*What to work on:* Write out all of the material below verbatim, omitting the pictures.

──────── Supplied data

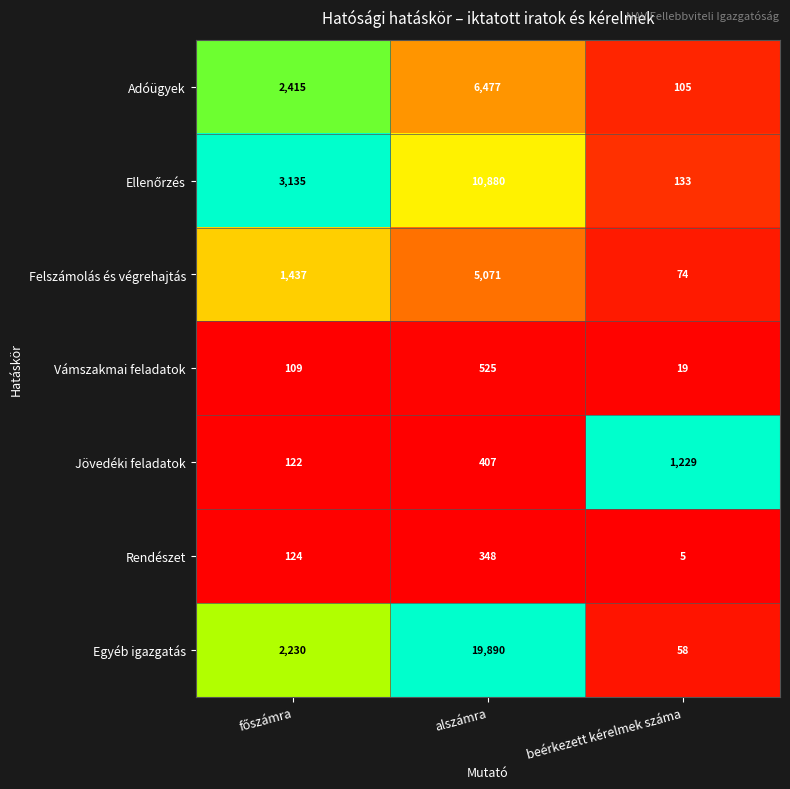

Which series has the largest total across all categories?

Egyéb igazgatás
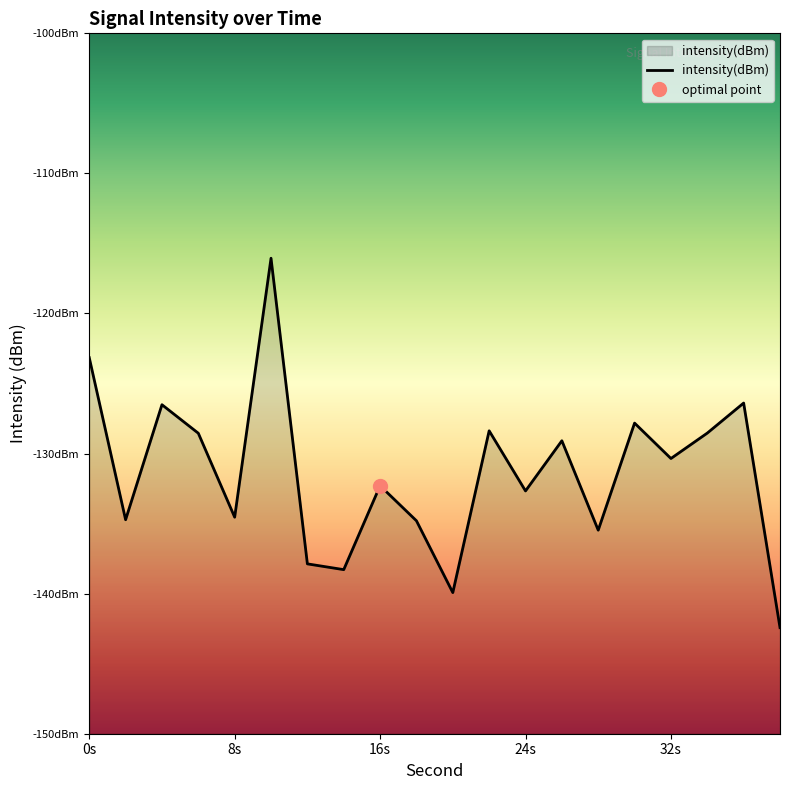

What is the value of the 19th point from the left?

-126.4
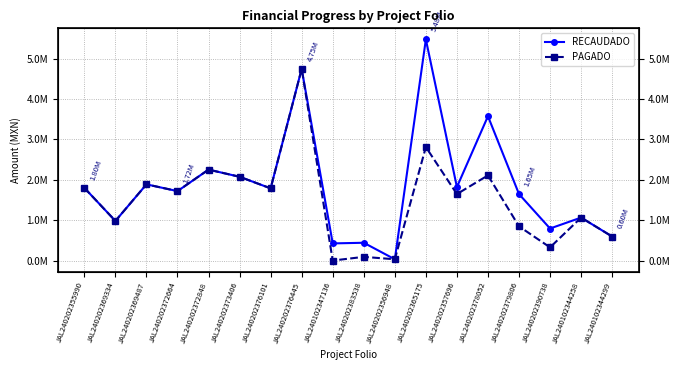

What is the minimum value for RECAUDADO?

32016.0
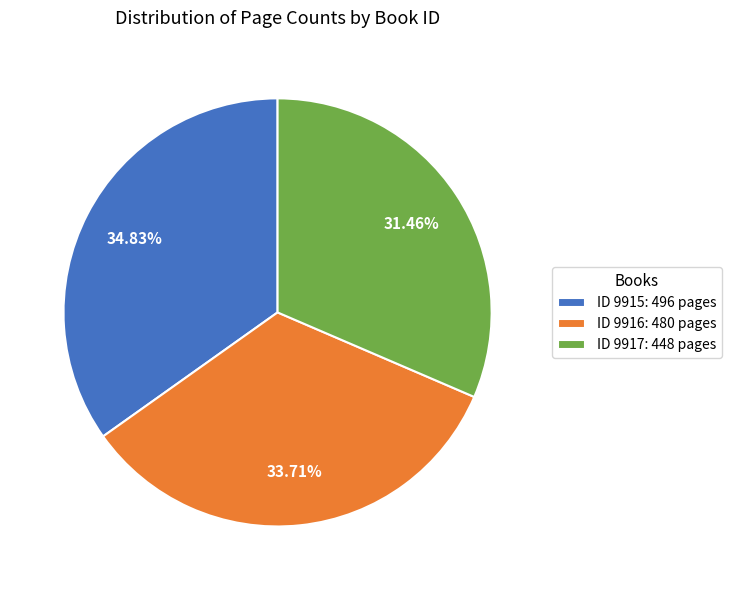

Does ID 9915: 496 pages account for over 50% of the chart?

No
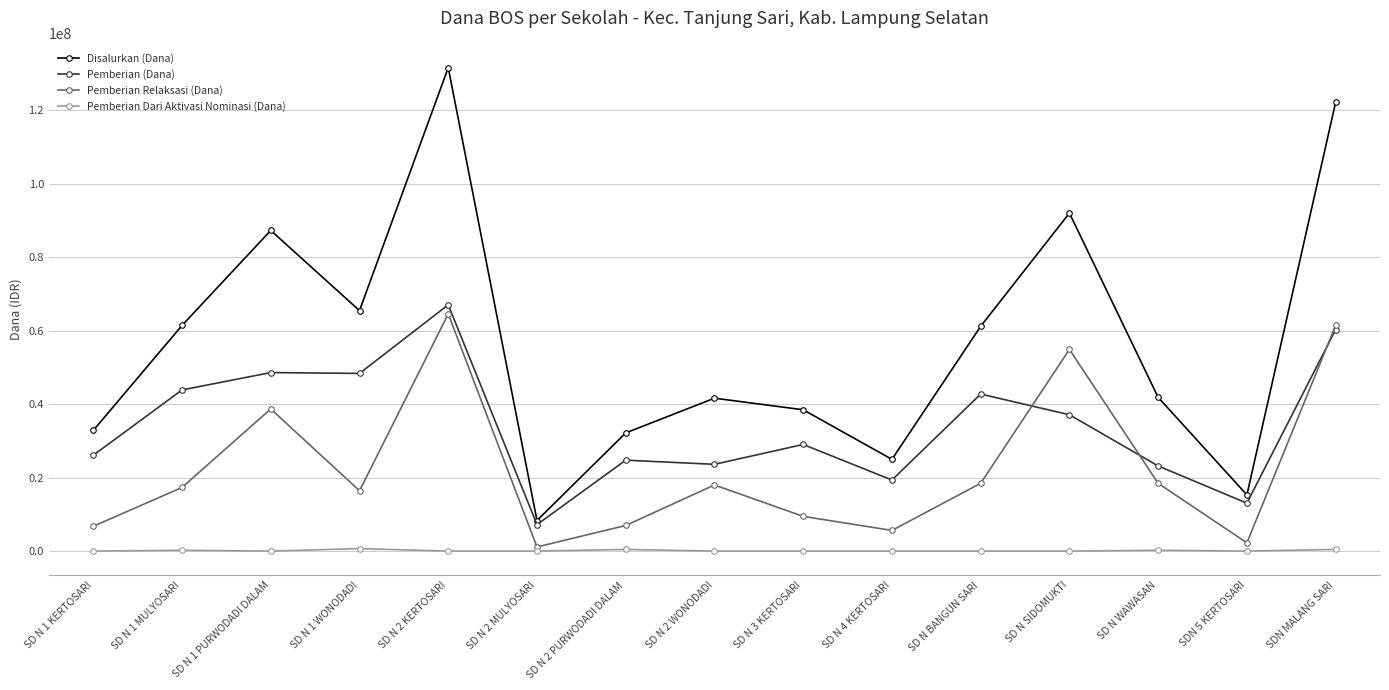

Which series has the widest spread of values?

Disalurkan (Dana)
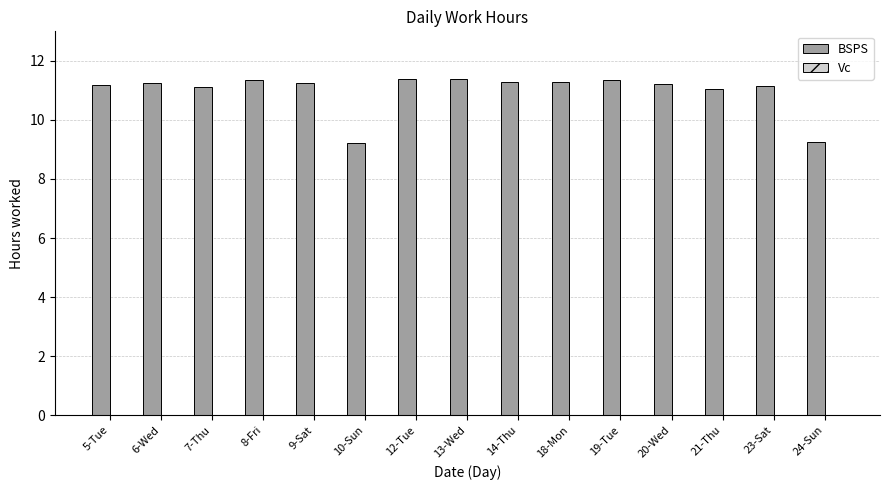

The chart shows a value of 6.6 at 19-Tue. True or false?

False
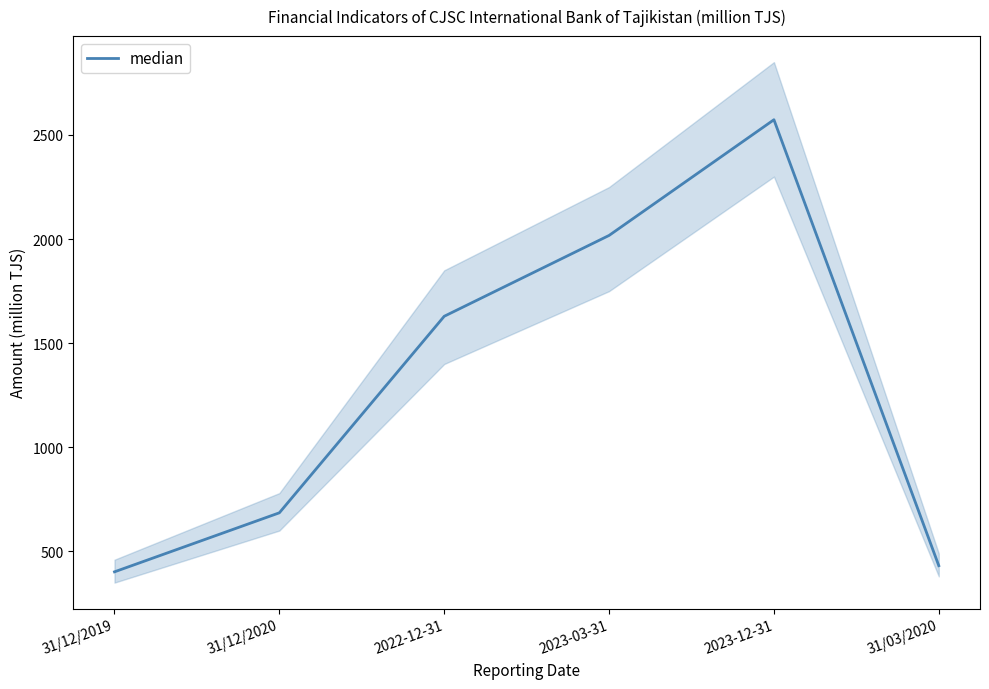

What is the difference between the maximum and minimum values?

2171.5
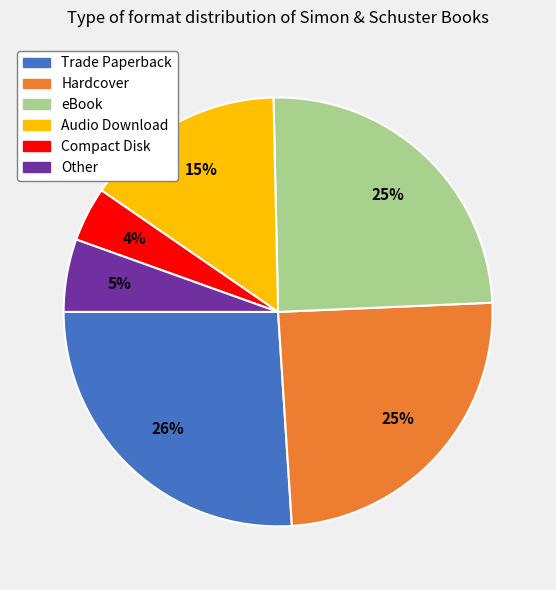

Is there any slice that represents more than half of the pie?

No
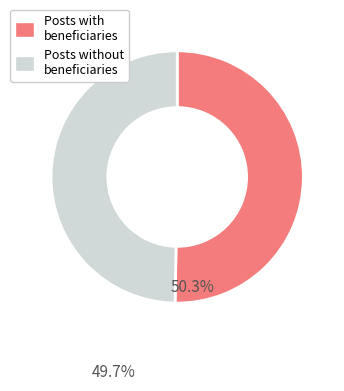

The Posts with beneficiaries slice represents 50% of the pie. True or false?

True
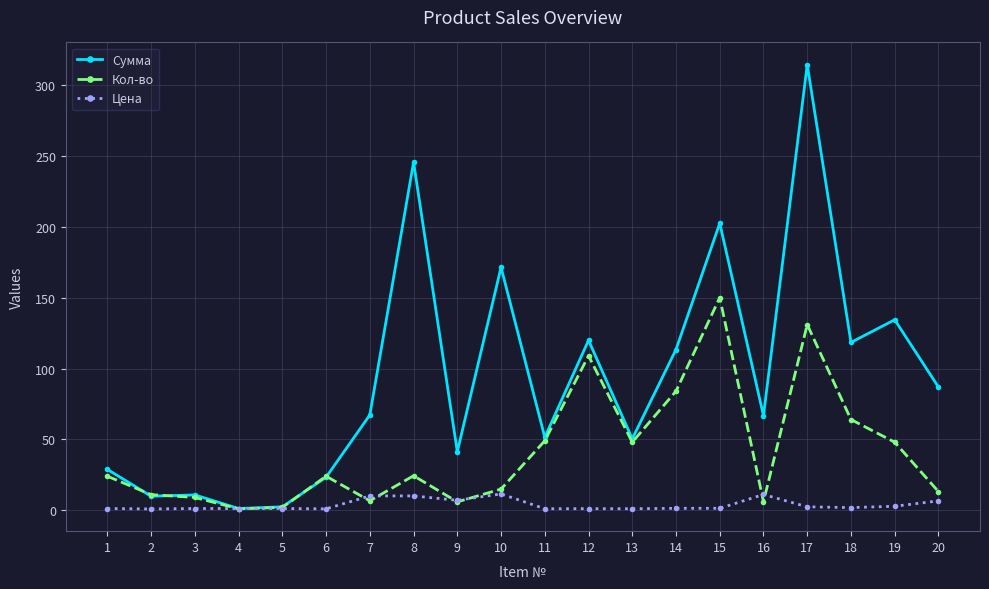

True or false: Кол-во has more than 2 points higher than both neighbors.

True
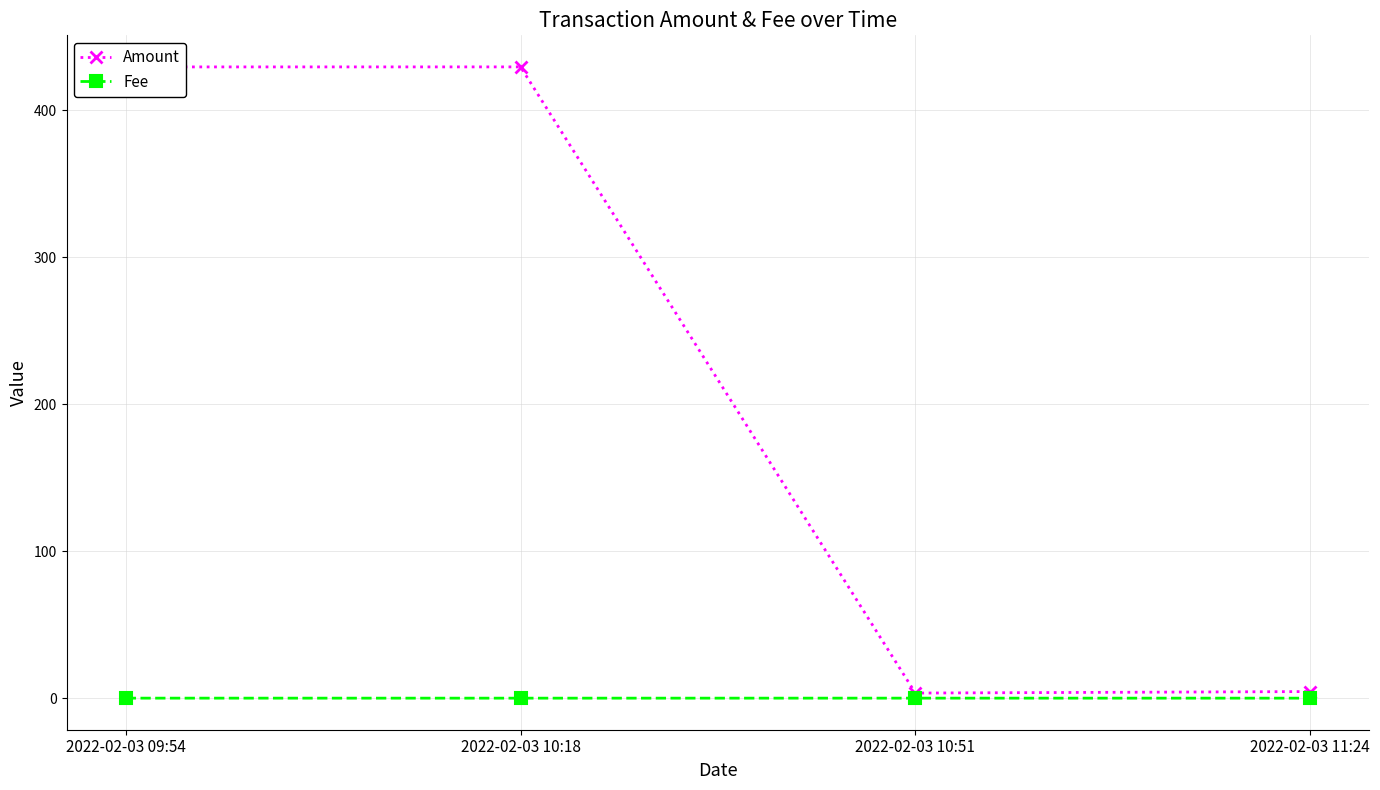

What is the total value across all series at 2022-02-03 10:18?

429.6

────────────────

*Answer space:*
Which series has the largest total across all categories?

Egyéb igazgatás

What is the value of the 19th point from the left?

-126.4

What is the minimum value for RECAUDADO?

32016.0

Does ID 9915: 496 pages account for over 50% of the chart?

No

Which series has the widest spread of values?

Disalurkan (Dana)

The chart shows a value of 6.6 at 19-Tue. True or false?

False

What is the difference between the maximum and minimum values?

2171.5

Is there any slice that represents more than half of the pie?

No

The Posts with beneficiaries slice represents 50% of the pie. True or false?

True

True or false: Кол-во has more than 2 points higher than both neighbors.

True

What is the total value across all series at 2022-02-03 10:18?

429.6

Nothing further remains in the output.